Please understand: while we love the CSO and want to encourage it to put a little green space there – and why shouldn’t they name it after themselves? They’re wonderful, and it’s their turf – it would be a monumentally BAD idea to put anything relating to Route 66 there. It would just be logistically wrong for several reasons, namely:
- you won’t be able to see it from Michigan Avenue, which is where most of the tourists are;
- it’s dark under the L line on Wabash, and even pedestrians will only notice the park at noon when there’s enough light, if then;
- unless drivers on Adams are stopped at the traffic light at Wabash, the only way they’ll notice that parklet is in their rear-view mirrors as they go by, which is too late;
- there’s nowhere to park a vehicle nearby in case people want to stop and take a look or snap a photo, which will discourage visitors from stopping there;
- the park site is on a street with a narrow sidewalk that has a lot of pedestrian traffic on weekdays, the patio/garden is separated from the sidewalk by greenery and a fence that right now completely encloses it, and the architect’s rendering shows shrubbery that will serve to obscure any display inside it; and
- IT’S NOT WHERE ROUTE 66 BEGINS, and the city still needs some way of marking the eastern terminus gateway in the right place – which is at Michigan Avenue and Jackson Drive, i.e., on the Grant Park side of Michigan.

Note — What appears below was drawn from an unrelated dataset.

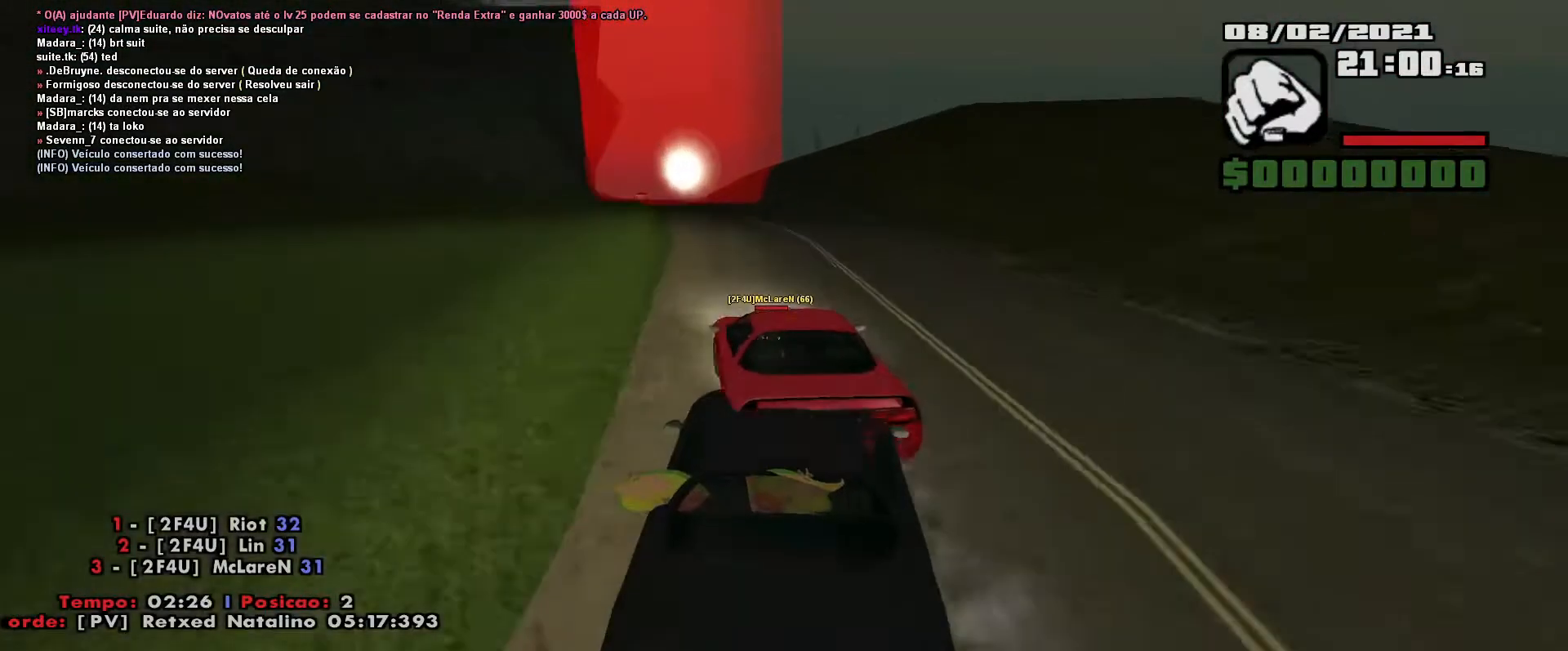
{"keys": ["a", "w"], "events": [[133, "a", "up"], [217, "a", "down"], [350, "a", "up"], [417, "a", "down"]]}
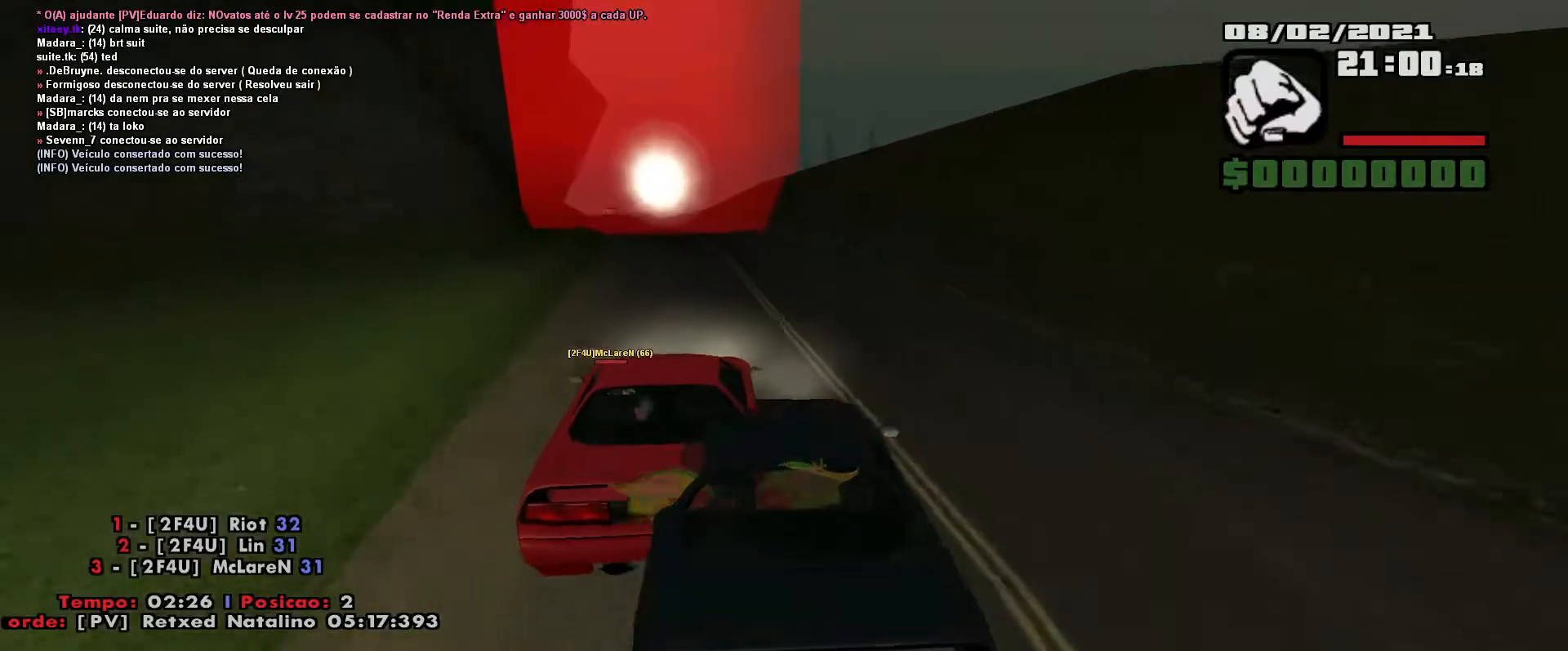
{"keys": ["a", "w"], "events": [[50, "a", "up"], [133, "a", "down"], [267, "a", "up"], [417, "a", "down"]]}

Let the CSO do what it wants for its own park. Meanwhile, Dear Mayor, you should have your people (and the tourism folks at ChooseChicago talking to the folks at the Illinois Route 66 Scenic Byway. They’re already very good at promoting the route and their infohubs and wayside markers are very effective and widely used by Route 66 tourists, but they’ve had NO cooperation from your office or your tourism office. There’s no good reason for that. Besides, if the city can hit up the business community for millions to make Millennium Park happen, it can get the same businesses to kick in a few hundred grand for an infohub and wayside marker for the SE corner of Jackson and Michigan, where:
1) there’s plenty of room for people to have their pictures taken at the actual historic Gateway to the Eastern Terminus, where tourists – particularly international tourists (the kind you want and have been aggressively courting, Rahm) – will LOVE it,
2) the installation will be easily seen from a distance 24/7/365, regardless of season or weather, and will provide information at the visitors’ convenience, and
3) the installation and the tourists won’t be in the way of people doing business or going to work on Michigan, Jackson or Adams, nor will the installation block access to that part of Grant Park (there’s already a wooden kiosk there in summer that takes up a lot more space than an infohub and wayside marker would, and there’s still plenty of room around that as is, as the photo in the slideshow above clearly shows).
The infohub and wayside marker are easily accomplished with the byway’s help. Moreover, that’s the most cost-effective solution to promoting Route 66 in Chicago, WHICH YOU SHOULD HAVE BEEN DOING ALL ALONG. So there. Now suck it up and make the call. Thank you.